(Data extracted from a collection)
•••••
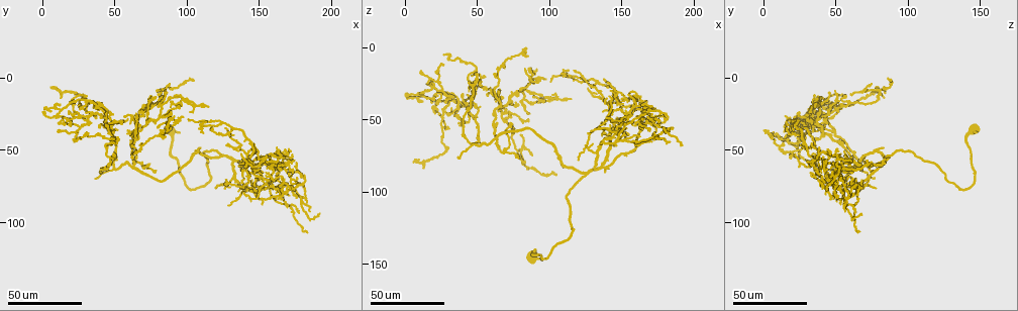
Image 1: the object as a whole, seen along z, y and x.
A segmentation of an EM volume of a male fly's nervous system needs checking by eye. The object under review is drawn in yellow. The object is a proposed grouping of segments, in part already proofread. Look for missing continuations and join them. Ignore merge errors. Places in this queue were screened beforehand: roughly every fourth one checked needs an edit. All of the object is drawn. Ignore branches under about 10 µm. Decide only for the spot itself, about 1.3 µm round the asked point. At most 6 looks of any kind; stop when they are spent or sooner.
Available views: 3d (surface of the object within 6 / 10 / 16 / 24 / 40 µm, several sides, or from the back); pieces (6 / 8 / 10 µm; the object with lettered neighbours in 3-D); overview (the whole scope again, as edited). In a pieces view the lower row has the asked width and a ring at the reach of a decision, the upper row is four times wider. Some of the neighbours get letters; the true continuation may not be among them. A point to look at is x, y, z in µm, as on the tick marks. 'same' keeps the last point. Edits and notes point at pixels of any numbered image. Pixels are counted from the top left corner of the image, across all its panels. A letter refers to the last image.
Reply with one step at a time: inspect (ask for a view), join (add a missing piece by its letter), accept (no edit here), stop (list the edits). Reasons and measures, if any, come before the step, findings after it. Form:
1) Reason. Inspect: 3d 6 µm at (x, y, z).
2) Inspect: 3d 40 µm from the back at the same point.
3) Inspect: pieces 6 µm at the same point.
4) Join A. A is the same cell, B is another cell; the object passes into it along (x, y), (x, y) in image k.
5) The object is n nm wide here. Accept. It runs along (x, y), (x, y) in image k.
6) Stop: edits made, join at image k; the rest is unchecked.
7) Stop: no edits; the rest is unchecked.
•••••
:: The task ::
Each record has to be set down verbatim, and the pictures must not appear in the copy.

:: Exercise output ::
Image 1: the object as a whole, seen along z, y and x.
A segmentation of an EM volume of a male fly's nervous system needs checking by eye. The object under review is drawn in yellow. The object is a proposed grouping of segments, in part already proofread. Look for missing continuations and join them. Ignore merge errors. Places in this queue were screened beforehand: roughly every fourth one checked needs an edit. All of the object is drawn. Ignore branches under about 10 µm. Decide only for the spot itself, about 1.3 µm round the asked point. At most 6 looks of any kind; stop when they are spent or sooner.
Available views: 3d (surface of the object within 6 / 10 / 16 / 24 / 40 µm, several sides, or from the back); pieces (6 / 8 / 10 µm; the object with lettered neighbours in 3-D); overview (the whole scope again, as edited). In a pieces view the lower row has the asked width and a ring at the reach of a decision, the upper row is four times wider. Some of the neighbours get letters; the true continuation may not be among them. A point to look at is x, y, z in µm, as on the tick marks. 'same' keeps the last point. Edits and notes point at pixels of any numbered image. Pixels are counted from the top left corner of the image, across all its panels. A letter refers to the last image.
Reply with one step at a time: inspect (ask for a view), join (add a missing piece by its letter), accept (no edit here), stop (list the edits). Reasons and measures, if any, come before the step, findings after it. Form:
1) Reason. Inspect: 3d 6 µm at (x, y, z).
2) Inspect: 3d 40 µm from the back at the same point.
3) Inspect: pieces 6 µm at the same point.
4) Join A. A is the same cell, B is another cell; the object passes into it along (x, y), (x, y) in image k.
5) The object is n nm wide here. Accept. It runs along (x, y), (x, y) in image k.
6) Stop: edits made, join at image k; the rest is unchecked.
7) Stop: no edits; the rest is unchecked.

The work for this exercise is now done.